Megacity 1 is well imagined – its giant skyscrapers look both futuristic and contemporary. The vehicles, other than the Judge’s sleek bikes and CCTV drone planes, look very ordinary. This may be down to budget restraints but it gives the fascistic judges an air of decadence that others can only aspire to.
Psi-Cop, rookie Judge Anderson is a great counterweight to Dredd, and Olivia Thirbly plays her well, driven steadily to violence by the violence that surrounds her. Her Humanism and sometimes-spirited defiance of Dredd’s instructions works very well. The film is not without a dark sly sense of humour too.

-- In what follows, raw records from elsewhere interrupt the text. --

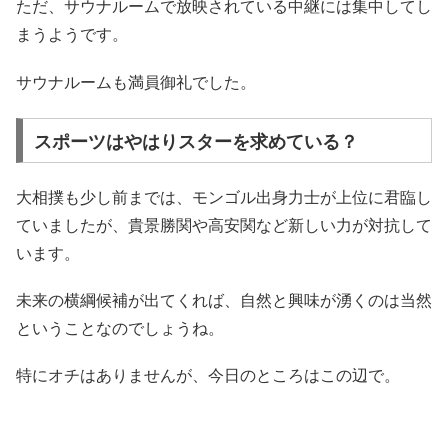
ただ、サウナルームで放映されている中継には集中してし
まうようです。
サウナルームも満員御礼でした。
スポーツはやはりスターを求めている？
大相撲も少し前までは、モンゴル出身力士が上位に君臨し
ていましたが、貴景勝関や高安関など新しい力が対抗して
います。
未来の横綱候補が出てくれば、自然と興味が湧くのは当然
ということなのでしょうね。
特にオチはありませんが、今日のところはこの辺で。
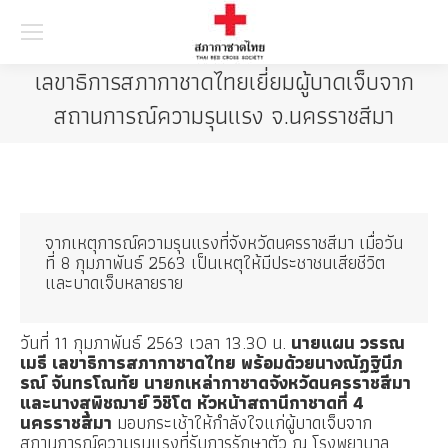
Searc
เลขาธิการสภากาชาดไทยเยี่ยมผู้บาดเจ็บจาก
สถานการณ์ความรุนแรง จ.นครราชสีมา
จากเหตุการณ์ความรุนแรงที่จังหวัดนครราชสีมา เมื่อวัน
ที่ 8 กุมภาพันธ์ 2563 เป็นเหตุให้มีประชาชนเสียชีวิต
และบาดเจ็บหลายราย
วันที่ 11 กุมภาพันธ์ 2563 เวลา 13.30​ น.​
นายแผน​ วรรณ
เมธี​ เลขาธิการสภากาชาดไทย​ พร้อมด้วยนางณัฏฐินีภ
รณ์ จันทรโณทัย นายกเหล่ากาชาดจังหวัดนครราชสีมา
และนางสุพิชฌาย์​ วิชิโต​ หัวหน้าสถานีกาชาดที่ 4
นครราชสีมา
มอบกระเช้าให้กำลังใจแก่ผู้บาดเจ็บจาก
สถานการณ์ความรุนแรงที่รับการรักษาตัว ณ โรงพยาบาล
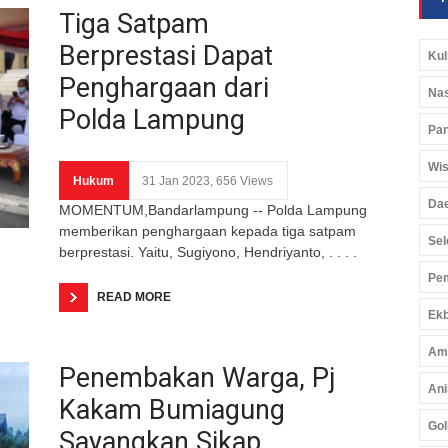
Tiga Satpam
Berprestasi Dapat
Kul
Penghargaan dari
Nas
Polda Lampung
Pan
Wis
Hukum
31 Jan 2023, 656 Views
Da
MOMENTUM,Bandarlampung -- Polda Lampung
memberikan penghargaan kepada tiga satpam
Sel
berprestasi. Yaitu, Sugiyono, Hendriyanto, . . . .
Pem
READ MORE
Ekb
Am
Penembakan Warga, Pj
Ani
Kakam Bumiagung
Gol
Sayangkan Sikap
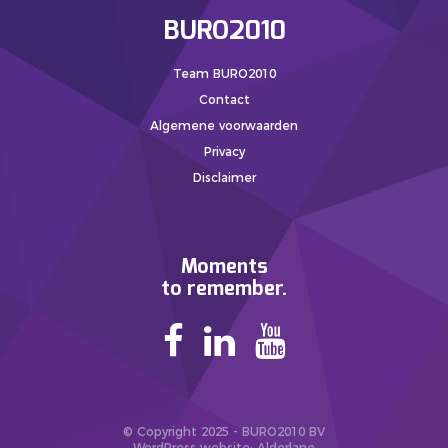
BURO2010
Team BURO2010
Contact
Algemene voorwaarden
Privacy
Disclaimer
Moments
to remember.
© Copyright 2025 - BURO2010 BV
WordPress website
: Alderlane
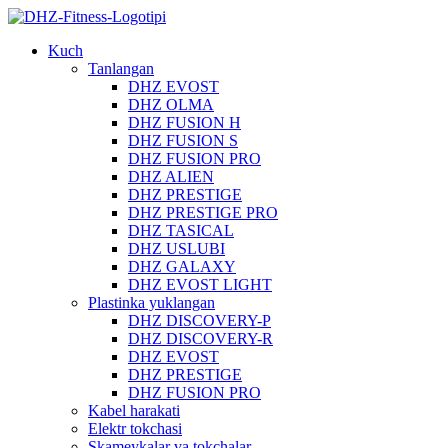
Kuch
Tanlangan
DHZ EVOST
DHZ OLMA
DHZ FUSION H
DHZ FUSION S
DHZ FUSION PRO
DHZ ALIEN
DHZ PRESTIGE
DHZ PRESTIGE PRO
DHZ TASICAL
DHZ USLUBI
DHZ GALAXY
DHZ EVOST LIGHT
Plastinka yuklangan
DHZ DISCOVERY-P
DHZ DISCOVERY-R
DHZ EVOST
DHZ PRESTIGE
DHZ FUSION PRO
Kabel harakati
Elektr tokchasi
Skameykalar va tokchalar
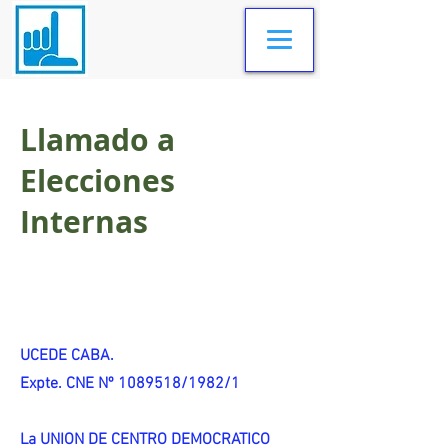
Llamado a
Elecciones
Internas
UCEDE CABA.
Expte. CNE Nº 1089518/1982/1
La UNION DE CENTRO DEMOCRATICO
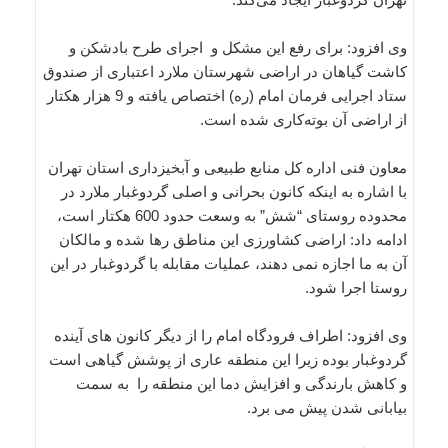
وی افزود: برای رفع این مشکل و اجرای طرح بادشکن و
کاشت گیاهان در اراضی شهرستان ملارد اعتباری از صندوق
ستاد اجرایی فرمان امام (ره) اختصاص یافته و 9 هزار هکتار
از اراضی آن بوته‌کاری شده است.
معاون فنی اداره کل منابع طبیعی و آبخیزداری استان تهران
با اشاره به اینکه کانون بحرانی و اصلی گردوغبار ملارد در
محدوده روستای “شش” به وسعت حدود 600 هکتار است،
ادامه داد: اراضی کشاورزی این مناطق رها شده و مالکان
آن به ما اجازه نمی دهند، عملیات مقابله با گردوغبار در این
روستا اجرا شود.
وی افزود: اطراف فرودگاه امام را از دیگر کانون های آینده
گردوغبار بوده زیرا این منطقه عاری از پوشش گیاهی است
و کاهش بارندگی و افزایش دما این منطقه را به سمت
بیابانی شدن پیش می برد.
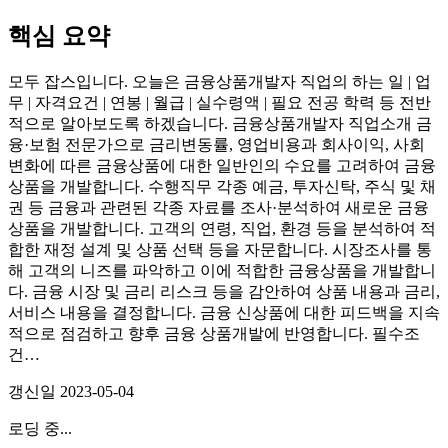
핵심 요약
모두 잡스입니다. 오늘은 금융상품개발자 직업의 하는 일 | 업
무 | 자격요건 | 연봉 | 월급 | 실수령액 | 필요 전공 학력 등 전반
적으로 알아보도록 하겠습니다. 금융상품개발자 직업소개 금
융·보험 전문가으로 금리변동률, 영업비용과 회사이익, 사회
변화에 따른 금융상품에 대한 일반인의 수요를 고려하여 금융
상품을 개발합니다. 수행직무 각종 예금, 투자신탁, 주식 및 채
권 등 금융과 관련된 각종 자료를 조사·분석하여 새로운 금융
상품을 개발합니다. 고객의 연령, 직업, 환경 등을 분석하여 적
합한 재정 설계 및 상품 선택 등을 자문합니다. 시장조사를 통
해 고객의 니즈를 파악하고 이에 적합한 금융상품을 개발합니
다. 금융 시장 및 금리 리스크 등을 감안하여 상품 내용과 금리,
서비스 내용을 결정합니다. 금융 신상품에 대한 피드백을 지속
적으로 점검하고 향후 금융 상품개발에 반영합니다. 필수조
건…
갱신일
2023-05-04
로딩 중...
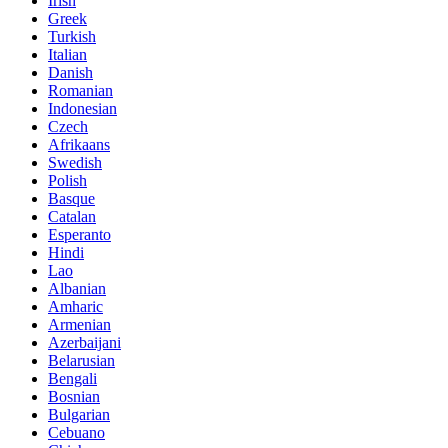
Irish
Greek
Turkish
Italian
Danish
Romanian
Indonesian
Czech
Afrikaans
Swedish
Polish
Basque
Catalan
Esperanto
Hindi
Lao
Albanian
Amharic
Armenian
Azerbaijani
Belarusian
Bengali
Bosnian
Bulgarian
Cebuano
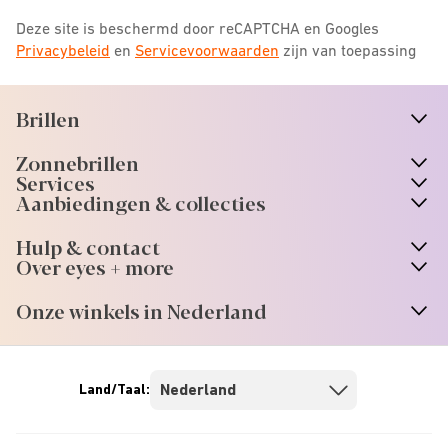
Deze site is beschermd door reCAPTCHA en Googles
Privacybeleid
en
Servicevoorwaarden
zijn van toepassing
Brillen
n
A
r
r
o
w
i
c
o
Zonnebrillen
n
A
r
r
o
w
i
c
o
Services
n
A
r
r
o
w
i
c
o
Aanbiedingen & collecties
n
A
r
r
o
w
i
c
o
Hulp & contact
n
A
r
r
o
w
i
c
o
Over eyes + more
n
A
r
r
o
w
i
c
o
Onze winkels in Nederland
n
A
r
r
o
w
i
c
o
Land/Taal:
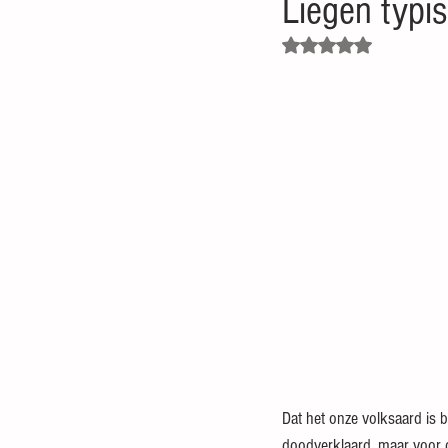
Liegen typi
Beoordeeld met NaN uit 5
Dat het onze volksaard is
doodverklaard, maar voor d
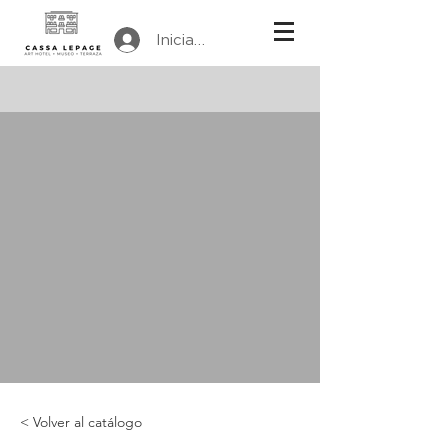
Iniciar sesión
< Volver al catálogo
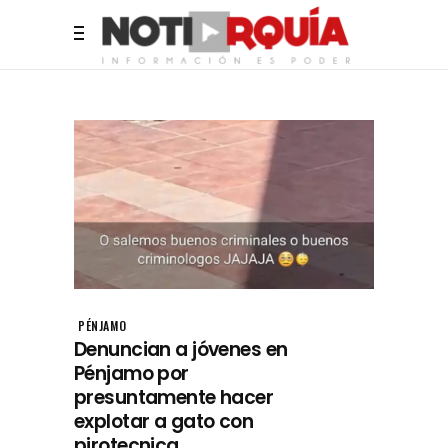
PÉNJAMO
Denuncian a jóvenes en
Pénjamo por
presuntamente hacer
explotar a gato con
pirotecnica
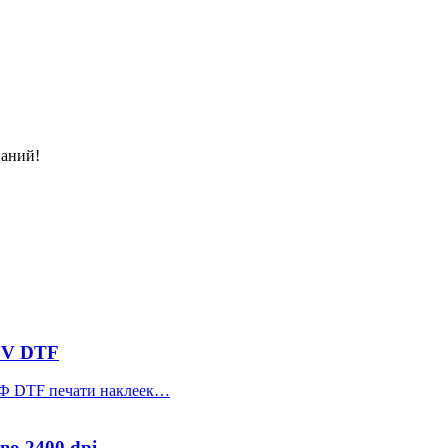
наний!
UV DTF
УФ DTF печати наклеек…
во 2400 dpi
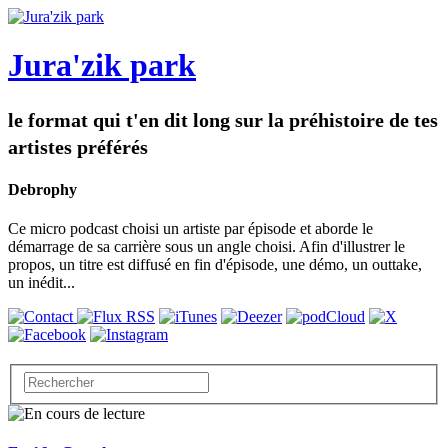
Jura'zik park
le format qui t'en dit long sur la préhistoire de tes
artistes préférés
Debrophy
Ce micro podcast choisi un artiste par épisode et aborde le
démarrage de sa carrière sous un angle choisi. Afin d'illustrer le
propos, un titre est diffusé en fin d'épisode, une démo, un outtake,
un inédit...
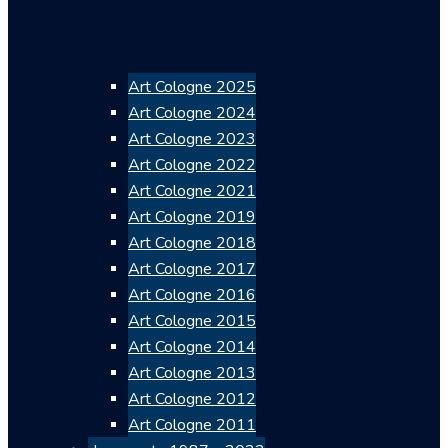
Art Cologne 2025
Art Cologne 2024
Art Cologne 2023
Art Cologne 2022
Art Cologne 2021
Art Cologne 2019
Art Cologne 2018
Art Cologne 2017
Art Cologne 2016
Art Cologne 2015
Art Cologne 2014
Art Cologne 2013
Art Cologne 2012
Art Cologne 2011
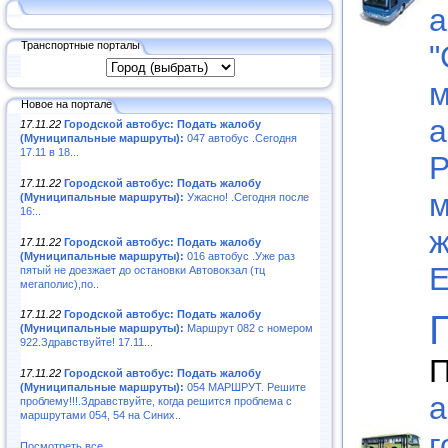
а
Транспортные порталы
"
м
Новое на портале
а
17.11.22
Городской автобус: Подать жалобу
(Муниципальные маршруты):
047 автобус .Сегодня
17.11 в 18...
Р
17.11.22
Городской автобус: Подать жалобу
м
(Муниципальные маршруты):
Ужасно! .Сегодня после
16:..
ж
17.11.22
Городской автобус: Подать жалобу
(Муниципальные маршруты):
016 автобус .Уже раз
Е
пятый не доезжает до остановки Автовокзал (тц
мегаполис),по..
17.11.22
Городской автобус: Подать жалобу
(Муниципальные маршруты):
Маршрут 082 с номером
922.Здравствуйте! 17.11...
П
17.11.22
Городской автобус: Подать жалобу
(Муниципальные маршруты):
054 МАРШРУТ. Решите
а
проблему!!!.Здравствуйте, когда решится проблема с
маршрутами 054, 54 на Синих..
г
Посмотреть все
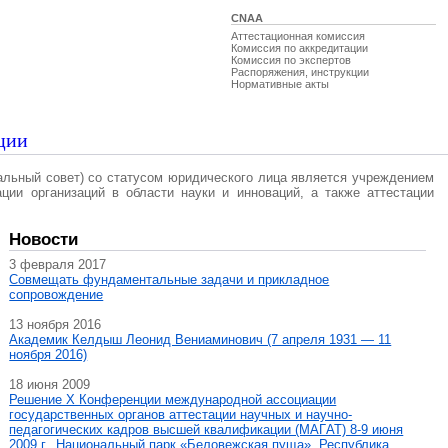
CNAA
Аттестационная комиссия
Комиссия по аккредитации
Комиссия по экспертов
Распоряжения, инструкции
Нормативные акты
ции
альный совет) со статусом юридического лица является учреждением
ации организаций в области науки и инноваций, а также аттестации
Новости
3 февраля 2017
Совмещать фундаментальные задачи и прикладное
сопровождение
13 ноября 2016
Академик Келдыш Леонид Вениаминович (7 апреля 1931 — 11
ноября 2016)
18 июня 2009
Решение X Конференции международной ассоциации
государственных органов аттестации научных и научно-
педагогических кадров высшей квалификации (МАГAT) 8-9 июня
2009 г., Национальный парк «Беловежская пуща», Республика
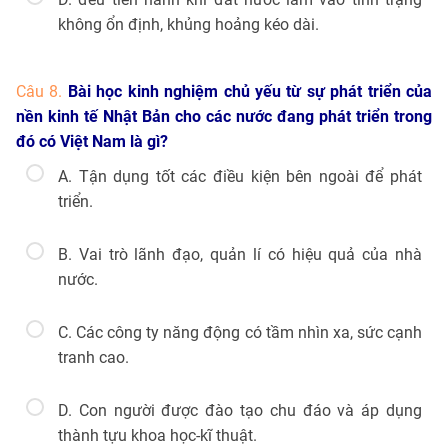
không ổn định, khủng hoảng kéo dài.
Câu 8.
Bài học kinh nghiệm chủ yếu từ sự phát triển của
nền kinh tế Nhật Bản cho các nước đang phát triển trong
đó có Việt Nam là gì?
A. Tận dụng tốt các điều kiện bên ngoài để phát
triển.
B. Vai trò lãnh đạo, quản lí có hiệu quả của nhà
nước.
C. Các công ty năng động có tầm nhìn xa, sức cạnh
tranh cao.
D. Con người được đào tạo chu đáo và áp dụng
thành tựu khoa học-kĩ thuật.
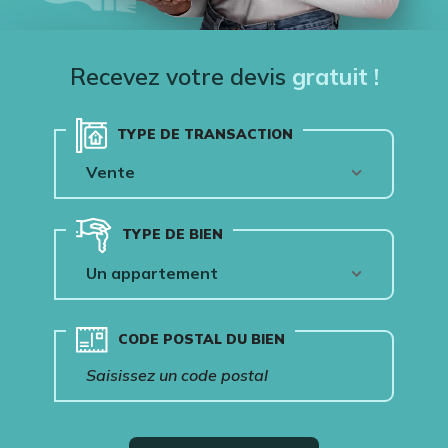
Recevez votre devis
gratuit !
TYPE DE TRANSACTION
TYPE DE BIEN
CODE POSTAL DU BIEN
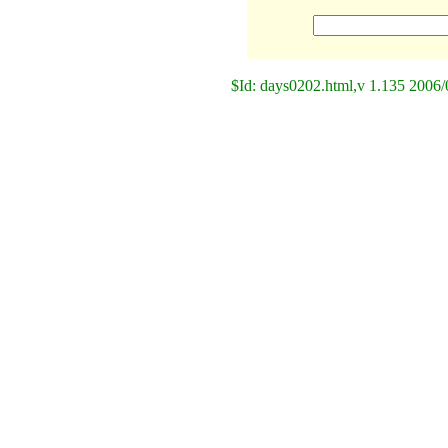
$Id: days0202.html,v 1.135 2006/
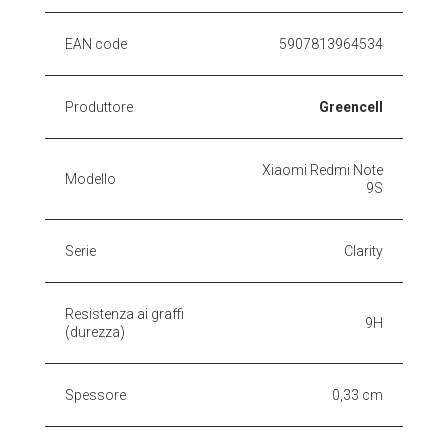
EAN code
5907813964534
Produttore
Greencell
Xiaomi Redmi Note
Modello
9S
Serie
Clarity
Resistenza ai graffi
9H
(durezza)
Spessore
0,33 cm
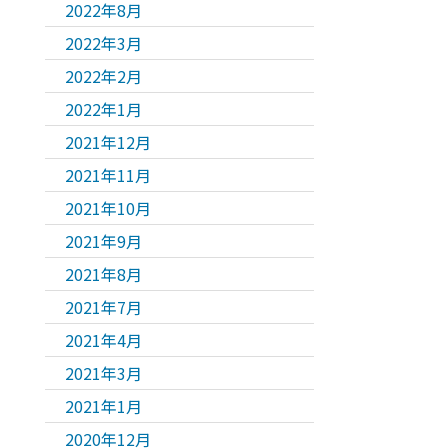
2022年8月
2022年3月
2022年2月
2022年1月
2021年12月
2021年11月
2021年10月
2021年9月
2021年8月
2021年7月
2021年4月
2021年3月
2021年1月
2020年12月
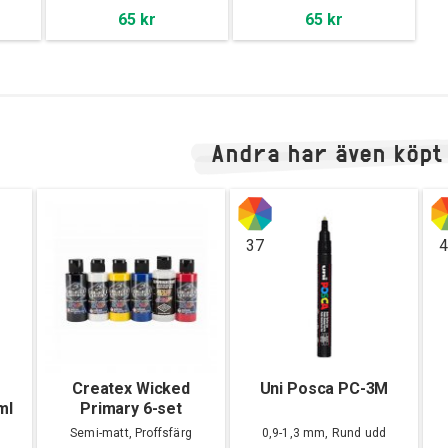
65 kr
65 kr
Andra har även köpt
37
4
Createx Wicked
Uni Posca PC-3M
ml
Primary 6-set
Semi-matt, Proffsfärg
0,9-1,3 mm, Rund udd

Lena Headley’s Ma-Ma is a terrific villain, utterly selfish and cruel.
Dredd’s casual dispatching of villains, including women and in one instance, children trying to be grown up by trying to kill him, gives him an air of monstrousness the Stallone movie would never have dared for.
The action largely being confined within one vast city block after the opening road chase, makes the film inevitably similar to The Raid, a Malaysian martial arts movie about cops trapped in a high rise building populated by drug dealers, assassins and bent cops. I have also reviewed that excellent film. Dredd still never forgets to be about JD and Anderson though – and sequels sound likely. The Stallone turkey can now rest in the oblivion it deserves – the fans have a cinematic Dredd they can love at last.